El hombre que hizo del humor una ciencia

Levanto el teléfono y una voz ya  cotidiana me pregunta con una curiosidad casi infantil. “¿Pueden anunciarme en el periódico la peña de este mes en el Museo Na­poleónico? La gente en la calle me pregunta y quiero que todos sepan la fecha y los invitados, entre los que estará, como siempre,  Jesús del Valle (Tatica)”. La voz rápida, vertiginosa,  es la de Carlos Ruiz de la Tejera y quien no la identifique —algo que  era casi imposible en este país— podría pensar que se trataba de algún nuevo  artista  empeñado simplemente en darse a conocer.

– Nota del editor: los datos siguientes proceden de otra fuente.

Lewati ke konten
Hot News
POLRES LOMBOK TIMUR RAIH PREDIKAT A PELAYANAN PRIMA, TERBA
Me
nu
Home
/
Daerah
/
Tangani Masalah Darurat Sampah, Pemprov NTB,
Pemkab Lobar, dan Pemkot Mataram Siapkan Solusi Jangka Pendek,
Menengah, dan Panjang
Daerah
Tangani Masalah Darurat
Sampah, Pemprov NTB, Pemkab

Pero no. Era un hombre que quizá no tenía plena conciencia de que ya en vida era no solo una leyenda del humorismo sino también de la actuación; sus monólogos, sus chistes, sus bromas, nacidas de un profundo conocimiento de las problemáticas más agudas  de la sociedad y de la idiosincrasia cubanas, habían pasado de generación en generación,  convirtiéndose en un testimonio irrebatible  de los distintos momentos atravesados por  este país durante varias décadas.

 

Premio Nacional del Humor en  el 2006, Carlos Ruiz de la Tejera, fallecido este sábado en La Habana a los 82 años, subió a los escenarios más importantes de la isla, pero todo indica que para él lo realmente valioso  era el intercambio directo con las personas, con el público, como si supiera que sus llamados de atención calaban más hondo cuando podía mirar de cerca a los ojos.  Eso lo saben muy bien los que acudían los últimos sábados de cada mes, casi con puntualidad religiosa, a la peña que este ingeniero devenido actor realizó por más de 20 años  en el Museo Na­poleónico, de La Habana.

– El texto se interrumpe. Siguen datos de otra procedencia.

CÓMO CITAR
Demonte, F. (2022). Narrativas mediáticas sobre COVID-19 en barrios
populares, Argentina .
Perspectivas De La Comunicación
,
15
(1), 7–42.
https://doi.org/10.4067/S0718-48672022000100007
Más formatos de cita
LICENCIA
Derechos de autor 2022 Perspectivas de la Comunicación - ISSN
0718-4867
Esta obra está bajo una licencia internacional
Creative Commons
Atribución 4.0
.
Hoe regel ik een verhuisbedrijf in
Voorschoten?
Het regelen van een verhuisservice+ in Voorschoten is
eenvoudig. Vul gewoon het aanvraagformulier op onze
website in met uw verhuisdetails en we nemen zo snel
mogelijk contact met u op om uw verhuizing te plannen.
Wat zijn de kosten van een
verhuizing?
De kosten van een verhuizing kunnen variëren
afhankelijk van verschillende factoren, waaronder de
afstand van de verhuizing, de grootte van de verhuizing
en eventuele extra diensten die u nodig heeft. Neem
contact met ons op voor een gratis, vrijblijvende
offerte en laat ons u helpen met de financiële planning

Sus amigos, sus fanáticos, sus admiradores, se sorprendían mu­chas veces por la enorme devoción que mostraba hacia este espacio donde creaba un ambiente íntimo y privado y abría las ventanas al humor osado e inteligente ,  para  aflojar las tensiones y aliviar el estrés. Cuando llegaba al escenario lo hacía con una capacidad ex­traordinaria para conectar con el público desde el primer instante. Con sus inolvidables gestos, con su voz, con las marcas de las arrugas sobre su piel, con sus increíbles capacidades histriónicas, establecía una comunicación tan certera con el público que parecía que conocía de toda la vida a cada uno.

Carlos Ruiz, quien también incursionó en el cine  con sus personajes  en filmes emblemáticos como Los So­brevivientes, La muerte de un burócrata o Las doce sillas de Tomás Gutiérrez Alea, se entregaba a la actuación como si esa fuera su única manera de salvarse. De apaciguar el enorme caudal de sus inquietudes creativas y sociales. De demostrar  que un pequeño gesto, una pequeña frase, podía alegrarle  el día  a cualquiera.

Subía al escenario con una autenticidad única, con un sentido visceral del hecho artístico, con una fuerza enorme  para producir y producirse emociones.

Porque indudablemente él también formaba parte inexorable de la trama que mostraba al público. Con su rostro, a veces una fortaleza inexpugnable, a veces  una efectiva  caricatura,  sentó las bases de una escuela de actuación que perdura hasta hoy, una escuela que ha enseñado que el artista,  y en este caso el humorista, debe ser sincero, honesto, inteligente y no puede recurrir a la broma fácil, a la burla, al burdo chiste que pone la mirada sobre los defectos o problemas de los demás, para consagrarse y hacerse popular.  Lecciones que deberían aprender muy bien aquellos humoristas que hacen ola en los centros nocturnos con bocadillos que a veces, por vergüenza, nos hacen bajar la mirada.

Grande donde los haya, Carlos Ruiz de la Tejera, como se dijo, era una escuela de actuación en sí mismo.

No hacía concesiones para alcanzar los aplausos o potenciar el brillo de la popularidad. Cada presentación suya provenía de un mi­nucioso estudio, de un intenso análisis para que cada una de las palabras alcanzara el mayor peso posible y despertara la atención hacia aquellos temas que el actor consideraba re­levantes. Por ejemplo ¿quién no recuerda aquellos  famosos monólogos sobre La jaba, como se conocía popularmente, sobre las tribulaciones del transporte público, los  agotadores “camellos”, la insufrible  burocracia, o las largas e históricas  colas? En resumen, todo aquello que ha definido de alguna forma la identidad de los cubanos y que él como nadie logró descifrar sin  acudir al facilismo y a los resortes más burdos del “humor”.  Ahí está su obra que nos recordará siempre que en Cuba existió un  genio llamado Carlos Ruiz de la Tejera, que hizo de la actuación y del humor una ciencia irrepetible.